◆ **PROBLEM TO WORK ON**:
Return all the entries exactly, keeping pictures out.
━━━━━ INPUT FOR THIS TASK
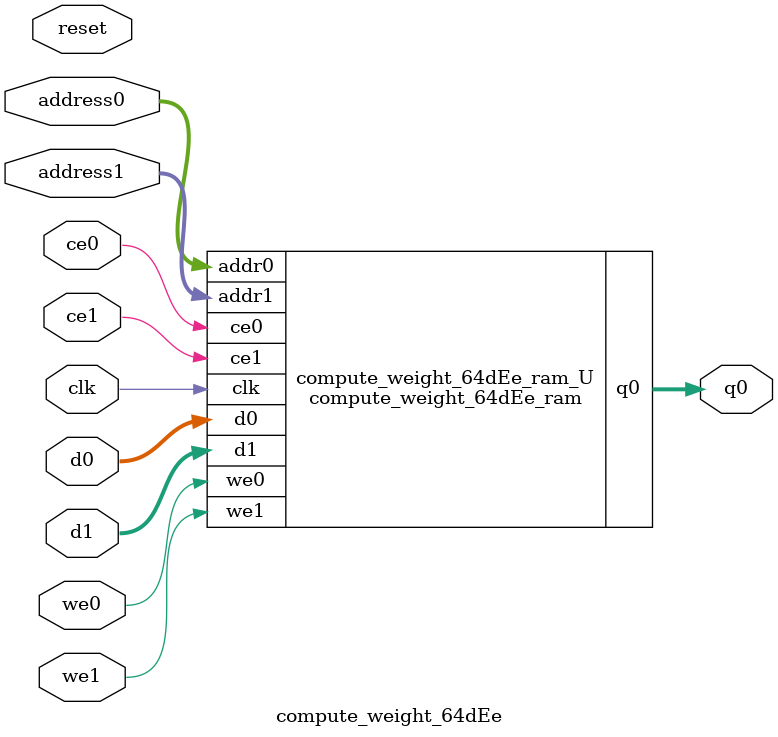
<source format=v>

`timescale 1 ns / 1 ps
module compute_weight_64dEe_ram (addr0, ce0, d0, we0, q0, addr1, ce1, d1, we1,  clk);

parameter DWIDTH = 32;
parameter AWIDTH = 14;
parameter MEM_SIZE = 16384;

input[AWIDTH-1:0] addr0;
input ce0;
input[DWIDTH-1:0] d0;
input we0;
output reg[DWIDTH-1:0] q0;
input[AWIDTH-1:0] addr1;
input ce1;
input[DWIDTH-1:0] d1;
input we1;
input clk;

(* ram_style = "block" *)reg [DWIDTH-1:0] ram[0:MEM_SIZE-1];




always @(posedge clk)  
begin 
    if (ce0) 
    begin
        if (we0) 
        begin 
            ram[addr0] <= d0; 
            q0 <= d0;
        end 
        else 
            q0 <= ram[addr0];
    end
end


always @(posedge clk)  
begin 
    if (ce1) 
    begin
        if (we1) 
        begin 
            ram[addr1] <= d1; 
        end 
    end
end


endmodule


`timescale 1 ns / 1 ps
module compute_weight_64dEe(
    reset,
    clk,
    address0,
    ce0,
    we0,
    d0,
    q0,
    address1,
    ce1,
    we1,
    d1);

parameter DataWidth = 32'd32;
parameter AddressRange = 32'd16384;
parameter AddressWidth = 32'd14;
input reset;
input clk;
input[AddressWidth - 1:0] address0;
input ce0;
input we0;
input[DataWidth - 1:0] d0;
output[DataWidth - 1:0] q0;
input[AddressWidth - 1:0] address1;
input ce1;
input we1;
input[DataWidth - 1:0] d1;



compute_weight_64dEe_ram compute_weight_64dEe_ram_U(
    .clk( clk ),
    .addr0( address0 ),
    .ce0( ce0 ),
    .we0( we0 ),
    .d0( d0 ),
    .q0( q0 ),
    .addr1( address1 ),
    .ce1( ce1 ),
    .we1( we1 ),
    .d1( d1 ));

endmodule


</source>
━━━━━━━━━━
◆ **TASK SOLUTION**:
<source format=v>

`timescale 1 ns / 1 ps
module compute_weight_64dEe_ram (addr0, ce0, d0, we0, q0, addr1, ce1, d1, we1,  clk);

parameter DWIDTH = 32;
parameter AWIDTH = 14;
parameter MEM_SIZE = 16384;

input[AWIDTH-1:0] addr0;
input ce0;
input[DWIDTH-1:0] d0;
input we0;
output reg[DWIDTH-1:0] q0;
input[AWIDTH-1:0] addr1;
input ce1;
input[DWIDTH-1:0] d1;
input we1;
input clk;

(* ram_style = "block" *)reg [DWIDTH-1:0] ram[0:MEM_SIZE-1];




always @(posedge clk)  
begin 
    if (ce0) 
    begin
        if (we0) 
        begin 
            ram[addr0] <= d0; 
            q0 <= d0;
        end 
        else 
            q0 <= ram[addr0];
    end
end


always @(posedge clk)  
begin 
    if (ce1) 
    begin
        if (we1) 
        begin 
            ram[addr1] <= d1; 
        end 
    end
end


endmodule


`timescale 1 ns / 1 ps
module compute_weight_64dEe(
    reset,
    clk,
    address0,
    ce0,
    we0,
    d0,
    q0,
    address1,
    ce1,
    we1,
    d1);

parameter DataWidth = 32'd32;
parameter AddressRange = 32'd16384;
parameter AddressWidth = 32'd14;
input reset;
input clk;
input[AddressWidth - 1:0] address0;
input ce0;
input we0;
input[DataWidth - 1:0] d0;
output[DataWidth - 1:0] q0;
input[AddressWidth - 1:0] address1;
input ce1;
input we1;
input[DataWidth - 1:0] d1;



compute_weight_64dEe_ram compute_weight_64dEe_ram_U(
    .clk( clk ),
    .addr0( address0 ),
    .ce0( ce0 ),
    .we0( we0 ),
    .d0( d0 ),
    .q0( q0 ),
    .addr1( address1 ),
    .ce1( ce1 ),
    .we1( we1 ),
    .d1( d1 ));

endmodule


</source>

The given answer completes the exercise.